Superada la avenida de los grandes hoteles que se extiende por la costa noroeste de la isla caribeña de Aruba, a pie de playa, están las grandes mansiones de los millonarios, algunas de ellas todavía en construcción. Una de las obras más vistosas, ya cerca del Faro California en la punta oeste de la isla, se erige sobre una colina. En ella trabajan una docena de operarios, la mayoría de ellos venezolanos migrantes en situación irregular.

Muchos de los varios miles de migrantes llegados recientemente desde Venezuela a esta isla caribeña (las cifras varían, según las fuentes, pero ACNUR la sitúa en alrededor de los 17.000 a mediados de 2021, un 11% de la población total de la isla), trabajan en la construcción o en los servicios básicos, y mantienen un perfil bajo por temor a las acciones de la policía de frontera, que pueden incluir la detención e incluso la amenaza de la deportación.

Situada a unos 29 kilómetros (unas 18 millas marinas), de las costas de la península de Paraguaná, que culmina la parte Este del Golfo de Maracaibo en Venezuela, el País de Aruba es una pequeña isla de 180 km2 y unos 110.000 habitantes, integrada en las Antillas Holandesas, pertenecientes a los Países Bajos. La isla, semidesértica e infértil, siempre ha sido un lugar de comercio e intercambio con el cercano continente.
#####
Tarea 1 = ¿Puedes reproducir literalmente el pasaje del fragmento sobre Aruba que va desde "Muchos de los" hasta "de la deportación."?
Tarea 2 = ¿Qué nombres propios de lugares aparecen en el fragmento sobre Aruba? Enuméralos todos sin repetir ninguno.

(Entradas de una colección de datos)
#####
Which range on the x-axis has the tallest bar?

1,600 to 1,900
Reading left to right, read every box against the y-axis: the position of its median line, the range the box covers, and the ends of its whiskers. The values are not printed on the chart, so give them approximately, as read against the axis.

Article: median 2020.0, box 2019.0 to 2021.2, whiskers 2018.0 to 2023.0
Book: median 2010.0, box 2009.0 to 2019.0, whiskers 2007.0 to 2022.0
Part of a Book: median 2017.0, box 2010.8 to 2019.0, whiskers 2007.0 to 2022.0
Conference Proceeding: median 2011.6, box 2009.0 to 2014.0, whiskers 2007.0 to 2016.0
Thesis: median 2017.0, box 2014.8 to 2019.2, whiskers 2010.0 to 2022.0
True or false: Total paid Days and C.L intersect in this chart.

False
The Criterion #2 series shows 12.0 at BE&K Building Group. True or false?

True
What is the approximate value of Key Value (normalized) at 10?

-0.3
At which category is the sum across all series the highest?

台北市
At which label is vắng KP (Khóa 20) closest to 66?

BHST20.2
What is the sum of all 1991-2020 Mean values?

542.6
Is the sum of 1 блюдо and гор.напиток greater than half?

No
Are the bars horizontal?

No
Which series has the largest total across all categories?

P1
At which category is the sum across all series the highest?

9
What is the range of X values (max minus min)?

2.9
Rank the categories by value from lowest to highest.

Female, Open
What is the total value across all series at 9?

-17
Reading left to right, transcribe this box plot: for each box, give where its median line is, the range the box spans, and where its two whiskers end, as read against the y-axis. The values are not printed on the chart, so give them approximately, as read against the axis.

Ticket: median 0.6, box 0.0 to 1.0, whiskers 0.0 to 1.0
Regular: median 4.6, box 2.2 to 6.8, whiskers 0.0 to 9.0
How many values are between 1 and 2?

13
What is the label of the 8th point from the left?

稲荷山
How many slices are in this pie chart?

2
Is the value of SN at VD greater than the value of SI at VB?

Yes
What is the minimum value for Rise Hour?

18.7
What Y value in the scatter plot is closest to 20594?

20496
#####
Respuesta 1 =
Muchos de los varios miles de migrantes llegados recientemente desde Venezuela a esta isla caribeña (las cifras varían, según las fuentes, pero ACNUR la sitúa en alrededor de los 17.000 a mediados de 2021, un 11% de la población total de la isla), trabajan en la construcción o en los servicios básicos, y mantienen un perfil bajo por temor a las acciones de la policía de frontera, que pueden incluir la detención e incluso la amenaza de la deportación.

Respuesta 2 = Aruba, Faro California, Venezuela, península de Paraguaná, Golfo de Maracaibo, Antillas Holandesas, Países Bajos.